WRITTEN EXERCISE 1
For the sphere derivation, mark each statement yes or no and quote the words that decide it: (a) the sphere is sliced into thin disks perpendicular to the z-axis; (b) the sphere's mass density changes with distance from the center; (c) the center of the sphere is placed at the origin.
WRITTEN EXERCISE 2
Pick up the sphere derivation after its last sentence and keep the working going.

***** PASSAGE GIVEN

Moment of Inertia of Solid Sphere about Diameter: Derivation

TITLE: Moment of Inertia of Solid Sphere about Diameter: Derivation DESCRIPTION: Learn the step-by-step derivation of the moment of inertia of a solid sphere about its diameter using integration and the parallel-axis theorem.

Concept Overview

This question tests the understanding of rotational motion, specifically the calculation of the moment of inertia for a continuous mass distribution. We will derive the moment of inertia of a solid sphere about its diameter using the method of integration, breaking the sphere into simpler components whose moments of inertia are known or easily calculable. This process also implicitly utilizes the concept of summing up infinitesimal contributions to find the total property.

Step 1: Visualize the solid sphere and choose a coordinate system. Let's consider a solid sphere of uniform mass density $\rho$ and radius $R$. We'll place its center at the origin $(0,0,0)$ and align the diameter of rotation along the z-axis. The equation of the sphere is $x^2 + y^2 + z^2 = R^2$.

Step 2: Divide the sphere into infinitesimal elements for integration. A convenient way to integrate is to consider thin disks perpendicular to the axis of rotation (the z-axis). Imagine slicing the sphere into infinitesimally thin disks of thickness $dz$ at a distance $z$ from the center.

Step 3: Determine the properties of an infinitesimal disk. Each disk is essentially a cylinder with radius $r$ and thickness $dz$. The radius $r$ of the disk at a height $z$ can be found from the sphere's equation: $r^2 + z^2 = R^2$, so $r^2 = R^2 - z^2$. The volume of this infinitesimal disk is $dV = \pi r^2 dz = \pi (R^2 - z^2) dz$.

**********
***** DATA SEGMENT

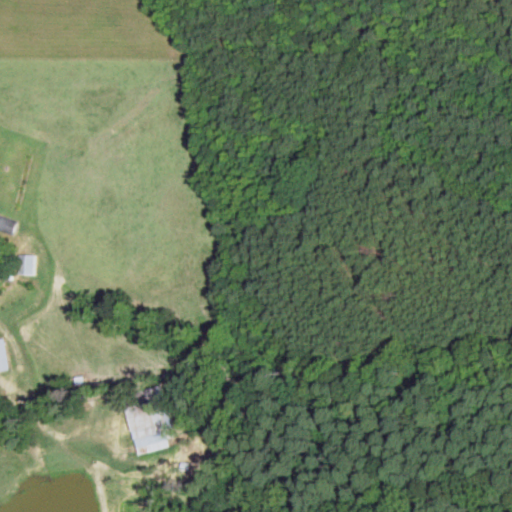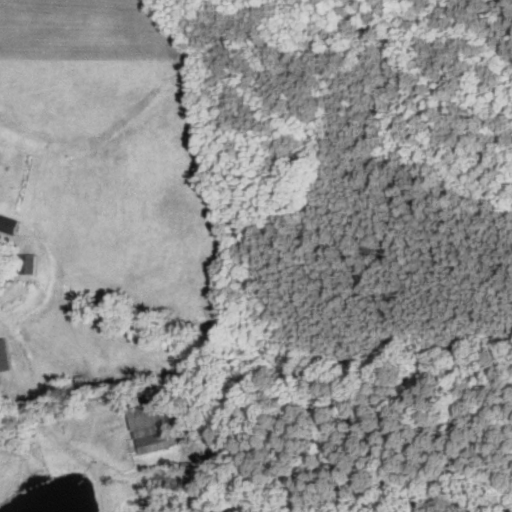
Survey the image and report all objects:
building: (5, 355)
building: (150, 417)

**********

FINAL ANSWER 1
(a) Yes: "consider thin disks perpendicular to the axis of rotation (the z-axis)"
(b) No: "a solid sphere of uniform mass density $\rho$ and radius $R$"
(c) Yes: "We'll place its center at the origin $(0,0,0)$"

FINAL ANSWER 2
Step 4: Calculate the mass of the infinitesimal disk. The mass $dm$ of this disk is its volume multiplied by the mass density $\rho$: $dm = \rho dV = \rho \pi (R^2 - z^2) dz$

Step 5: Determine the moment of inertia of the infinitesimal disk about its diameter. The moment of inertia of a solid disk of mass $m$ and radius $r$ about its central axis (perpendicular to its plane) is given by $dI_{disk} = \frac{1}{2} m r^2$. In our case, the mass is $dm$ and the radius is $r$. So, the moment of inertia of our infinitesimal disk about the z-axis (which is a diameter for this disk) is: $dI_z = \frac{1}{2} (dm) r^2$ Substituting the expressions for $dm$ and $r^2$: $dI_z = \frac{1}{2} [\rho \pi (R^2 - z^2) dz] (R^2 - z^2)$ $dI_z = \frac{1}{2} \rho \pi (R^2 - z^2)^2 dz$

Step 6: Integrate to find the total moment of inertia of the sphere. To find the total moment of inertia $I$ of the sphere about the diameter, we need to sum up the moments of inertia of all such disks from $z = -R$ to $z = R$: $I = \int_{-R}^{R} dI_z = \int_{-R}^{R} \frac{1}{2} \rho \pi (R^2 - z^2)^2 dz$ $I = \frac{1}{2} \rho \pi \int_{-R}^{R} (R^4 - 2R^2 z^2 + z^4) dz$ Since the integrand is an even function, we can integrate from $0$ to $R$ and multiply by 2: $I = \frac{1}{2} \rho \pi \times 2 \int_{0}^{R} (R^4 - 2R^2 z^2 + z^4) dz$ $I = \rho \pi \left[ R^4 z - \frac{2R^2 z^3}{3} + \frac{z^5}{5} \right]_{0}^{R}$ $I = \rho \pi \left( R^4(R) - \frac{2R^2 (R)^3}{3} + \frac{(R)^5}{5} - 0 \right)$ $I = \rho \pi \left( R^5 - \frac{2R^5}{3} + \frac{R^5}{5} \right)$ $I = \rho \pi R^5 \left( 1 - \frac{2}{3} + \frac{1}{5} \right)$ $I = \rho \pi R^5 \left( \frac{15 - 10 + 3}{15} \right)$ $I = \rho \pi R^5 \left( \frac{8}{15} \right)$

Step 7: Express the moment of inertia in terms of the total mass of the sphere. The total mass $M$ of the sphere is its volume ($V = \frac{4}{3} \pi R^3$) multiplied by its density $\rho$: $M = \rho V = \rho \left( \frac{4}{3} \pi R^3 \right)$ From this, we can express $\rho$ as: $\rho = \frac{M}{\frac{4}{3} \pi R^3} = \frac{3M}{4 \pi R^3}$ Now substitute this expression for $\rho$ back into the equation for $I$: $I = \left( \frac{3M}{4 \pi R^3} \right) \pi R^5 \left( \frac{8}{15} \right)$ $I = \frac{3M \pi R^5 \times 8}{4 \pi R^3 \times 15}$ $I = \frac{24 M R^2}{60}$ $I = \frac{2}{5} M R^2$

Key Takeaways:

• The moment of inertia of a continuous body is found by integrating the contributions of infinitesimal mass elements ($dI = r^2 dm$).
• A solid sphere can be effectively divided into thin disks perpendicular to the axis of rotation for integration.
• The moment of inertia of a solid disk about its central axis is $\frac{1}{2}mr^2$.
• The final result for the moment of inertia of a solid sphere about its diameter is $\frac{2}{5}MR^2$.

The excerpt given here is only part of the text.